Singapore International Mediation Centre (SIMC) is an independent not-for-profit organisation in Singapore providing mediation services, through its panel of international mediators, to parties wishing to resolve their cross-border commercial disputes amicably. The centre is housed at Maxwell Chambers.

A working group, co-chaired by Edwin Glasgow CBE QC and George Lim SC, was set up in April 2013 by the Chief Justice of Singapore Sundaresh Menon and the Ministry of Law to assess and make recommendations on how to develop Singapore as a centre for international commercial mediation. In its report, the working group recognised the need for enhanced and sophisticated dispute resolution services for cross-border disputes to support the rise in trade and investment in Asia. The working group made various recommendations, including the establishment of an international mediation service provider offering a panel of international mediators and experts as well as user-centric products and services. This resulted in the establishment of SIMC, which was officially launched in November 2014 by the Chief Justice of Singapore and the Minister of Law, K Shanmugam.

SIMC complements the Singapore International Arbitration Centre (SIAC) and Singapore International Commercial Court (SICC); these three entities are designed to provide a full suite of dispute resolution options for parties involved in cross-border disputes. For instance, SIMC and SIAC administer the "Arb-Med-Arb" protocol, which allows a party to begin arbitration under SIAC before proceeding to mediation under SIMC. The aim is to allow settlements reached at mediation to be recorded as enforceable consent awards. Parties can avail themselves of the protocol by incorporating a model clause into their contracts.
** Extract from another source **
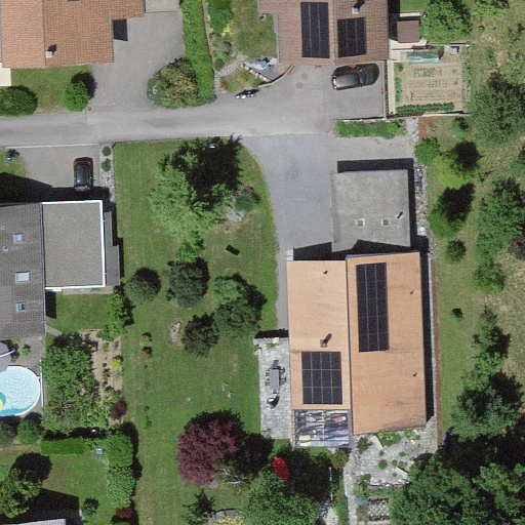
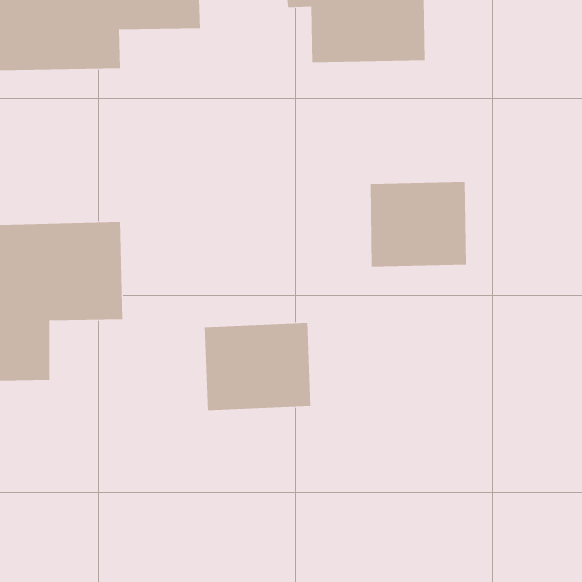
building: [284,258,425,436] -> none
building: none -> [204,322,311,411]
SIMC maintains a panel of around 70 international mediators from 14 jurisdictions. They are certified by the Singapore International Mediation Institute, which acts as the professional standards body for mediation in Singapore. SIMC's panel of mediators include Singapore's Ambassador-at-Large Tommy Koh and William Ury. SIMC also maintains a panel of technical experts to assist in mediations involving specialised issues.

In July 2018, the United Nations Commission on International Trade Law concluded the Singapore Convention on Mediation, a treaty that makes it easier for businesses to enforce mediated settlement agreements across international borders. Formally known as the United Nations Convention on International Settlement Agreements Resulting from Mediation, the Singapore Convention was adopted on 20 December 2018 and opened for signature on 7 August 2019. It was signed by 46 countries on that day, the highest number of "first day" signatories for an UNCITRAL Convention.